(Collected data)
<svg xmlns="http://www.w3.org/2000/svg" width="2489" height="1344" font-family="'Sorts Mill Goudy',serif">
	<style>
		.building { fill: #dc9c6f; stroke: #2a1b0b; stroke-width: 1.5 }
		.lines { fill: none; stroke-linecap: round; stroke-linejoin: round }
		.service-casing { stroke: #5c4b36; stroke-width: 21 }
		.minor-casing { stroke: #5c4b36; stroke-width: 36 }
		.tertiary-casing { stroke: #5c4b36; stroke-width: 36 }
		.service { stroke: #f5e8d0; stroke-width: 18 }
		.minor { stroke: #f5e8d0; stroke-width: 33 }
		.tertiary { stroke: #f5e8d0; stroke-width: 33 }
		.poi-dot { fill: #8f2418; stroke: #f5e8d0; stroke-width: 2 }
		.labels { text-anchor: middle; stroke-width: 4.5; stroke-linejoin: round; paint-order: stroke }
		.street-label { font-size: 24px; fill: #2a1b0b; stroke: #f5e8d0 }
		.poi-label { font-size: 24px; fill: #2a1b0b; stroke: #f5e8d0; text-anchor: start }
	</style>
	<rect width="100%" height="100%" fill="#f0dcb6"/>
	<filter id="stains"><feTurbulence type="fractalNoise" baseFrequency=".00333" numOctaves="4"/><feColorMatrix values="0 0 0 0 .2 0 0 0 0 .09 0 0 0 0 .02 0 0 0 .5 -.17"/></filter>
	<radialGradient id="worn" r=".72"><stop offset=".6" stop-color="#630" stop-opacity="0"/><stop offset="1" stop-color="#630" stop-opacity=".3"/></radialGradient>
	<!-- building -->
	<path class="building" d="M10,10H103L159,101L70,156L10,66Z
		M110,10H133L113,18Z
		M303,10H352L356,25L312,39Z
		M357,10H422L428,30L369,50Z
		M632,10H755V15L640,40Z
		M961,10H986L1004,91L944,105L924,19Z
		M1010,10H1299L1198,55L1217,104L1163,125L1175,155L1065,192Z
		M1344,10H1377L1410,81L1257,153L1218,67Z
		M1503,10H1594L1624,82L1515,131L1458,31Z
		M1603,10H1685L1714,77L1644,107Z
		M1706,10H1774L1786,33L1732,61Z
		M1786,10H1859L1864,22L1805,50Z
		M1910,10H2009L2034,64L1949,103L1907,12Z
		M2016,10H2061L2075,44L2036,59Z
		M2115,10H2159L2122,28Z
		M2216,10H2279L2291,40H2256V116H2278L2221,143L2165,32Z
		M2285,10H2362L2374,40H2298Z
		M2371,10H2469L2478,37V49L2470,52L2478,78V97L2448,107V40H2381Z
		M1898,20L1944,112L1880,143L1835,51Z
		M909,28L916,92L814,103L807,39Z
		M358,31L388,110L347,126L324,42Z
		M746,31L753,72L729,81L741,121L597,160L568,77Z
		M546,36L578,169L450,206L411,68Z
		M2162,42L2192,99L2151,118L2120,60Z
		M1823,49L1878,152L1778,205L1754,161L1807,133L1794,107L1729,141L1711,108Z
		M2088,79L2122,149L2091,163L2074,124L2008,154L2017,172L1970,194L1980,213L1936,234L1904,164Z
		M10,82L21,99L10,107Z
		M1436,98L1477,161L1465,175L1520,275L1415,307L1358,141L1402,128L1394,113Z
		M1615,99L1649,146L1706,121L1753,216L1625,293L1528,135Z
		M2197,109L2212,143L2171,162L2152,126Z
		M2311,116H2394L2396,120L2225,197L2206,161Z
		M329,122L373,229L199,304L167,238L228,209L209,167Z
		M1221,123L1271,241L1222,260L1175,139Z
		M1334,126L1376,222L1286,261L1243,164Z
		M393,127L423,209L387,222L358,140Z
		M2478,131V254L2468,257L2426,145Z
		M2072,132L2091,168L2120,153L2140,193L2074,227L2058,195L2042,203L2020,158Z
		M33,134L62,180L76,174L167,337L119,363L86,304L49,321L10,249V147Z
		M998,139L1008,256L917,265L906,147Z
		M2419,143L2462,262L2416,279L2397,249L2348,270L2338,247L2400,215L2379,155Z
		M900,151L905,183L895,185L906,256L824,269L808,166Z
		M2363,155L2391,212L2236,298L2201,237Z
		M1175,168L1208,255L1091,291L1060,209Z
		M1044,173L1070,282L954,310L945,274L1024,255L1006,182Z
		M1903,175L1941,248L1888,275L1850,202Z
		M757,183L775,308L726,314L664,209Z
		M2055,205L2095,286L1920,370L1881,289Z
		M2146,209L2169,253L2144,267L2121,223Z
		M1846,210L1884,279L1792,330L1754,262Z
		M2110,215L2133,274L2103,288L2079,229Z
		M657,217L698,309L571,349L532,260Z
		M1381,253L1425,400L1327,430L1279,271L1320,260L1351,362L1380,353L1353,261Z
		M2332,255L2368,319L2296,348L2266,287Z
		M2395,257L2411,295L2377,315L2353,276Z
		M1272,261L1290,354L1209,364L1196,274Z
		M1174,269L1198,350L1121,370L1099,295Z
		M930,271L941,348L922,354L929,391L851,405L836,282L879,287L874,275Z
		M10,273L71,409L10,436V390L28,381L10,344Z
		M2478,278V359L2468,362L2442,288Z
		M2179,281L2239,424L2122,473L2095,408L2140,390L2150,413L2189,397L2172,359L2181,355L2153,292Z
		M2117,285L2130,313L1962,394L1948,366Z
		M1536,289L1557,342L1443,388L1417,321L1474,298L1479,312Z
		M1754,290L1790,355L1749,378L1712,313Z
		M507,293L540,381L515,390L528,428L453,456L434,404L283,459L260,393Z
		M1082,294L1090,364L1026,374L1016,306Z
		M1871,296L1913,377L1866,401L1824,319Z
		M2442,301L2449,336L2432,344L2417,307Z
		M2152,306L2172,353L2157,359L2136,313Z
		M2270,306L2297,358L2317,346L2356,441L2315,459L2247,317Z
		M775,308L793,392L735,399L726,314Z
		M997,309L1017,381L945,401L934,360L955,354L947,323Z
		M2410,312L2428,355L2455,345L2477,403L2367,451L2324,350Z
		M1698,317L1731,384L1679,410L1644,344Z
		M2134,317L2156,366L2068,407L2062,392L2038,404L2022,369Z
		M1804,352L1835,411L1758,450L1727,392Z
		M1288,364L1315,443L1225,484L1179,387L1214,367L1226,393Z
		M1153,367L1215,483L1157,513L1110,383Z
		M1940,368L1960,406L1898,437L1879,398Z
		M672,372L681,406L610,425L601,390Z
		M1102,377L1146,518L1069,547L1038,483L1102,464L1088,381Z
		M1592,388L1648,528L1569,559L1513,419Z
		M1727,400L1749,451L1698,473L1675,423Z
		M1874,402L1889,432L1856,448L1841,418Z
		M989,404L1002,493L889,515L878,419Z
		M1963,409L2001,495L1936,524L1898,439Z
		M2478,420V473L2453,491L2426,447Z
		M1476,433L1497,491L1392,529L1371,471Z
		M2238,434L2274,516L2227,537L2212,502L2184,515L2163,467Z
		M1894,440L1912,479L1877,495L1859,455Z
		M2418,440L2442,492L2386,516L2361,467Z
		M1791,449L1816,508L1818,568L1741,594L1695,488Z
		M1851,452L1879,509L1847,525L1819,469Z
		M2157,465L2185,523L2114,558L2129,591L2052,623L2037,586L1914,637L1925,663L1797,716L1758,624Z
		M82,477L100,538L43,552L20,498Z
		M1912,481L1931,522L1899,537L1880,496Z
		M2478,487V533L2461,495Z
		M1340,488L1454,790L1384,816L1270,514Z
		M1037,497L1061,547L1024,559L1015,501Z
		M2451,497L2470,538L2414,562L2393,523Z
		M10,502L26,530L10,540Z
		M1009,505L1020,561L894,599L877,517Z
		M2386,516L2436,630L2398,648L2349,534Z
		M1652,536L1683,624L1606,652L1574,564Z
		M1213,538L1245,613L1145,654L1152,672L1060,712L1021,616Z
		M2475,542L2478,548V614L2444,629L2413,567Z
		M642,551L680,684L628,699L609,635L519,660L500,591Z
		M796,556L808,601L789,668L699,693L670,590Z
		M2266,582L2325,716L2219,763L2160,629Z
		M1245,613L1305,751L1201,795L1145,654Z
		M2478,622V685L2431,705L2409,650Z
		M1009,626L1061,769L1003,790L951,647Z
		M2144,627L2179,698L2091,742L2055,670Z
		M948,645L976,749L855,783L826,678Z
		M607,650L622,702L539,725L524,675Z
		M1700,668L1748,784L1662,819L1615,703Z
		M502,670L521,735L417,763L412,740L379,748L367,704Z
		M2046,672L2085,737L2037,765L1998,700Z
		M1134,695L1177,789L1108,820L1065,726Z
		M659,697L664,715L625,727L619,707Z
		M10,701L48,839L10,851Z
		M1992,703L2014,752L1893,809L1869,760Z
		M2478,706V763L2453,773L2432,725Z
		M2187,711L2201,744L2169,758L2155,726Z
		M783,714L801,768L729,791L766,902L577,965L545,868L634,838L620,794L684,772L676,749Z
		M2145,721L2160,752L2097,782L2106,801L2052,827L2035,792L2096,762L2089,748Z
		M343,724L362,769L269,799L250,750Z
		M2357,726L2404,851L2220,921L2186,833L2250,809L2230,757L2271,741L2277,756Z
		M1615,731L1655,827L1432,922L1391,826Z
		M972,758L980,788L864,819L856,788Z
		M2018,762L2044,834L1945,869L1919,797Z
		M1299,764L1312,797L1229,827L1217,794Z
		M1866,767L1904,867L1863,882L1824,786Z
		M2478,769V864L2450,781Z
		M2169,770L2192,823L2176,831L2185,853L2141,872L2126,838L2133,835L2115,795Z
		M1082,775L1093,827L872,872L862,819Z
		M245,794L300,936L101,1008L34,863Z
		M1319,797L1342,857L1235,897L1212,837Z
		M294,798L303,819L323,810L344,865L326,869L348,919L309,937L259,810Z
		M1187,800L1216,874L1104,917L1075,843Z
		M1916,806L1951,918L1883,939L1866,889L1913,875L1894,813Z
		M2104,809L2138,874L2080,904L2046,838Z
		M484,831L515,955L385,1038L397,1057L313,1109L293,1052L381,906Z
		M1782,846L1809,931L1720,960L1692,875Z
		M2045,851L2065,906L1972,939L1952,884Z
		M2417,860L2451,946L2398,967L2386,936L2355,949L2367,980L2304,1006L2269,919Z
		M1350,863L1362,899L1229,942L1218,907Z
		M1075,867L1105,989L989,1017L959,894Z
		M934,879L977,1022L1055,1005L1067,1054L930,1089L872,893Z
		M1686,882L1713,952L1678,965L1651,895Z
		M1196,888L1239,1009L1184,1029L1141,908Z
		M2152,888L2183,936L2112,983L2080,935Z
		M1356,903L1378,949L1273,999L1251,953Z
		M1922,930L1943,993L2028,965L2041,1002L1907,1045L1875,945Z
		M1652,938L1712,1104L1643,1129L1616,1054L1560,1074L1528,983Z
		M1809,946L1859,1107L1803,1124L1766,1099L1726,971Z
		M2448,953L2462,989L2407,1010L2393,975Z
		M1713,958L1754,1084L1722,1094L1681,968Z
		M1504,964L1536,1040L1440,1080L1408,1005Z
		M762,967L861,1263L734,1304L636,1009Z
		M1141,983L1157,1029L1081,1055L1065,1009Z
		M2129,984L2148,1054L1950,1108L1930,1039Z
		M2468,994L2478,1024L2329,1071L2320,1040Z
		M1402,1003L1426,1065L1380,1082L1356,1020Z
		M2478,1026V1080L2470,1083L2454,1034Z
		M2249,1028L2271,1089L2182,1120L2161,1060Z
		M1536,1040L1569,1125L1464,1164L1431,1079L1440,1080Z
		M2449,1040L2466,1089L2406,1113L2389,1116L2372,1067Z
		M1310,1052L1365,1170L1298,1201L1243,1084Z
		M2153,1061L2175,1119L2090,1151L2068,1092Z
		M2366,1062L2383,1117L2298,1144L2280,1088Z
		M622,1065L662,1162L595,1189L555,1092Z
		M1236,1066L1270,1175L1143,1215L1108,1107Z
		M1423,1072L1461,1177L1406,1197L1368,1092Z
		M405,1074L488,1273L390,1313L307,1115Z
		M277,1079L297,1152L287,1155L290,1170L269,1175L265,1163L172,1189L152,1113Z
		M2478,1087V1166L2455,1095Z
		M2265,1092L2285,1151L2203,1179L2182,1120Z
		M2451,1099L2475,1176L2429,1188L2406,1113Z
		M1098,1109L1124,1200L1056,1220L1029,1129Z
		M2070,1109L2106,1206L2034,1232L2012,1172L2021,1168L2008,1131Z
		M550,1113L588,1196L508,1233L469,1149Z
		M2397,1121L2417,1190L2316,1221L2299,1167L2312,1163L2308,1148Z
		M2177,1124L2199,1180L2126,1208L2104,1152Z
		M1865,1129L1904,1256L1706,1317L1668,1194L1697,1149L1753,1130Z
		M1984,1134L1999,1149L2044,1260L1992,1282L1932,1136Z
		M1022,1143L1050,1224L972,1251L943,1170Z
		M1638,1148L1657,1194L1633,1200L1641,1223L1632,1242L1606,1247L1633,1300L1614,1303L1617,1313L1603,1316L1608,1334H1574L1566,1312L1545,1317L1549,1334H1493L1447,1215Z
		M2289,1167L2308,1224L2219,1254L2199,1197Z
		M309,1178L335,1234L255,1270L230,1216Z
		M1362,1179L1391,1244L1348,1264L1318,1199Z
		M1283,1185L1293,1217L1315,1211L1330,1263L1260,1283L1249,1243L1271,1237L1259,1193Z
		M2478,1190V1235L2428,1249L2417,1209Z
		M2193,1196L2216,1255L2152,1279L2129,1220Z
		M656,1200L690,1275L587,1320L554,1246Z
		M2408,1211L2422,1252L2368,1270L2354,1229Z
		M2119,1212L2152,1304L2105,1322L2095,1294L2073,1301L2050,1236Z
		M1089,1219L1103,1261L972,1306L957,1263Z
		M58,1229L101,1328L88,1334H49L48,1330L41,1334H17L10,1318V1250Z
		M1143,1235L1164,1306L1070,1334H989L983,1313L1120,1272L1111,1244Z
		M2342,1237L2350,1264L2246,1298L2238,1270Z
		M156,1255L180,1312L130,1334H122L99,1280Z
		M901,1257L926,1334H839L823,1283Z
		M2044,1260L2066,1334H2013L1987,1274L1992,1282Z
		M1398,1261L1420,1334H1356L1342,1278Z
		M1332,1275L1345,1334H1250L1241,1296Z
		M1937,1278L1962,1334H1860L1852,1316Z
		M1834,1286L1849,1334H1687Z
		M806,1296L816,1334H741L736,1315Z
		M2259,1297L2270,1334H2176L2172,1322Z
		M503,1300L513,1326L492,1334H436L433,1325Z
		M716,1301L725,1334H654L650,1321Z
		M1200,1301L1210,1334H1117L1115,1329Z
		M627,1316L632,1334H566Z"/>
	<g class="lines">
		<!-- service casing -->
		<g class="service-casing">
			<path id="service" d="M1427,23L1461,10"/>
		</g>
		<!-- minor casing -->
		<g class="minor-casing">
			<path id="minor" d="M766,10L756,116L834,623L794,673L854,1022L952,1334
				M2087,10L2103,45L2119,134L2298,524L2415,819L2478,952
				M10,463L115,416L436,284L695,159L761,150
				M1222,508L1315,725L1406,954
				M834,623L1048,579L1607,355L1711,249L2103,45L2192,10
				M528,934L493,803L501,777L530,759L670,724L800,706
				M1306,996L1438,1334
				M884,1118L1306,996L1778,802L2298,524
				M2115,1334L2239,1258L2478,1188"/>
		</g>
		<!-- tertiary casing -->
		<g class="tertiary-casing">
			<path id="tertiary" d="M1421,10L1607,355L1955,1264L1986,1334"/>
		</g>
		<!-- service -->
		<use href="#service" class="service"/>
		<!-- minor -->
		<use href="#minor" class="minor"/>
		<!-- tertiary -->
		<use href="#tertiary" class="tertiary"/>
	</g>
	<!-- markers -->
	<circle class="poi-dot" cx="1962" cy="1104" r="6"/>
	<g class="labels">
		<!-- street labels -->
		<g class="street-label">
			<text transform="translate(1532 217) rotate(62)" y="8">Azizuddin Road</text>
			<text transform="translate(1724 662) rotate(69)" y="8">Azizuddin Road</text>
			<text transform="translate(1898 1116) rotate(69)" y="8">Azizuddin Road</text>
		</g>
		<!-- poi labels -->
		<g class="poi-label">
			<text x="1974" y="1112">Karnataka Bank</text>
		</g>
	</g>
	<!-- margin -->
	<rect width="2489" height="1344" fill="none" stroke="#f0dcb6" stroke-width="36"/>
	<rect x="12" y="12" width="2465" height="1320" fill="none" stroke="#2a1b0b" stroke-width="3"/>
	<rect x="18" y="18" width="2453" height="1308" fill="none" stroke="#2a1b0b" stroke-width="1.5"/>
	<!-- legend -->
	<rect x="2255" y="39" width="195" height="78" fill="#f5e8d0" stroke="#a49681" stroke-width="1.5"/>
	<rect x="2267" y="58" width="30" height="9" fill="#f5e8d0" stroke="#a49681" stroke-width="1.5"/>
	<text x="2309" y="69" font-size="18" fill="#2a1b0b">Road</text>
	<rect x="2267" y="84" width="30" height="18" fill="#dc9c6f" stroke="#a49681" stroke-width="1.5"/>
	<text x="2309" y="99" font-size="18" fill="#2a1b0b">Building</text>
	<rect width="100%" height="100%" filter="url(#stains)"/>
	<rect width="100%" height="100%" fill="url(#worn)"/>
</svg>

* Task prompt *
Go through the records line by line and count those containing the string "lines". Give only the total.

* Result of the task *
2